“A runaway trolley is barrelling down a track towards five people who are unable to move. You have access to a lever that may redirect the trolley down another track that has only one person. The man who placed you all into this cruel scenario is also the man who cured cancer. Are you on high enough moral ground to judge him?”

– my version of the Trolley Problem

I feel like people get far too preoccupied figuring out whether or not an individual person is, overall, a “good person.” It’s hard enough attempting to quantify the moral value of any single action (what charities to donate to, whether or not a purchase is ethical, etc.) and I feel like further abstractions of this concept are just far beyond what any human mind is capable of.

For example, I’ve seen a whole lot of discourse (read: random internet comments) regarding whether or not Bill Gates is a “good billionaire.” For a good amount of time, the answer seemed to be a resounding “Yes,” with everything the Bill and Melinda Gates Foundation has accomplished as a charity. “He eradicated polio” is often cited, alone, as reason enough to say Bill Gates has had an exceedingly positive net contribution to the world – add on all the other diseases the foundation has helped reduce (AIDS, malaria, tuberculosis) and it’s hard to argue against the interpretation.

But recently, I’ve seen far more pushback against the narrative that Bill Gates is an unquestionably positive force for good. People have been questioning the level of power the Gates Foundation holds over the nations they’ve helped, whether or not the positive contributions are outweighed by how much control over their resources have been ceded to Bill Gates. Not to mention Gates’ possible links to Jeffrey Epstein and his less savory past as a monopolist at the head of Microsoft.

But I’m not here to perform the moral calculus over Bill Gates’ soul – as I’ve said earlier, I think that sort of thing is far beyond what any individual human mind is capable of. But I also think it’s perfectly fine to say something like, “Bill Gates has done a whole lot of good things and a whole lot of bad things,” and leave it at that?

In other words, how many babies do you think Jonas Salk could have kicked before people stopped calling him, “The man who cured polio?”

*Work instruction 1*
Answer these questions from the post about judging whether someone is a good person:
(a) In the author's version of the Trolley Problem, how many people is the trolley heading toward?
(b) Besides polio, which diseases does the post say the foundation has helped reduce?
(c) Which person does the final question in the post name?
*Work instruction 2*
Write out the part of the post about judging whether someone is a good person, starting at "For example, I’ve" and ending at "against the interpretation.", word for word.

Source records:
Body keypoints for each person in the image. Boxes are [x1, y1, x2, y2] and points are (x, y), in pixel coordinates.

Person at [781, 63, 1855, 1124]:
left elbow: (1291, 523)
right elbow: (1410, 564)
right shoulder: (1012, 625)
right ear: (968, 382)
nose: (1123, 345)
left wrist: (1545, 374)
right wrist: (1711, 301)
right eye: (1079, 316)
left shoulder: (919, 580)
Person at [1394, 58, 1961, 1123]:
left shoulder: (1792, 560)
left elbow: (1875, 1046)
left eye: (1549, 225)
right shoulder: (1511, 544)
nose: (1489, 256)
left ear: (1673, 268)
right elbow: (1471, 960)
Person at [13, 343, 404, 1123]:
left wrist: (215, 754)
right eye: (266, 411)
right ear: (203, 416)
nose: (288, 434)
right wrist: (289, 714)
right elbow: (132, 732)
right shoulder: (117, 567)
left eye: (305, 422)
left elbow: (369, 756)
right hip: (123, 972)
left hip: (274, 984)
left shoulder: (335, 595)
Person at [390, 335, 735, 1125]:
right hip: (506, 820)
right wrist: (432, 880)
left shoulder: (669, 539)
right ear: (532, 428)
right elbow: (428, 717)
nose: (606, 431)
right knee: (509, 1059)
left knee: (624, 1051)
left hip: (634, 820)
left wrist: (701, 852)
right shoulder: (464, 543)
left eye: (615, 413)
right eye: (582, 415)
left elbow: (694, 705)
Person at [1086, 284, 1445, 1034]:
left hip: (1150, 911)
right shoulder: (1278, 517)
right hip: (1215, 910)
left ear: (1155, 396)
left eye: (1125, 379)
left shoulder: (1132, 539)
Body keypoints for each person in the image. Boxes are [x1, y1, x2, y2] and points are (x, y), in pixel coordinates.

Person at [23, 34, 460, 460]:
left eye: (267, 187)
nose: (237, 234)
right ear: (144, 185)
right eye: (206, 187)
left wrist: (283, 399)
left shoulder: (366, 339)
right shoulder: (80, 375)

*Written reply 1*
(a) Five.
(b) AIDS, malaria and tuberculosis.
(c) Jonas Salk.

*Written reply 2*
For example, I’ve seen a whole lot of discourse (read: random internet comments) regarding whether or not Bill Gates is a “good billionaire.” For a good amount of time, the answer seemed to be a resounding “Yes,” with everything the Bill and Melinda Gates Foundation has accomplished as a charity. “He eradicated polio” is often cited, alone, as reason enough to say Bill Gates has had an exceedingly positive net contribution to the world – add on all the other diseases the foundation has helped reduce (AIDS, malaria, tuberculosis) and it’s hard to argue against the interpretation.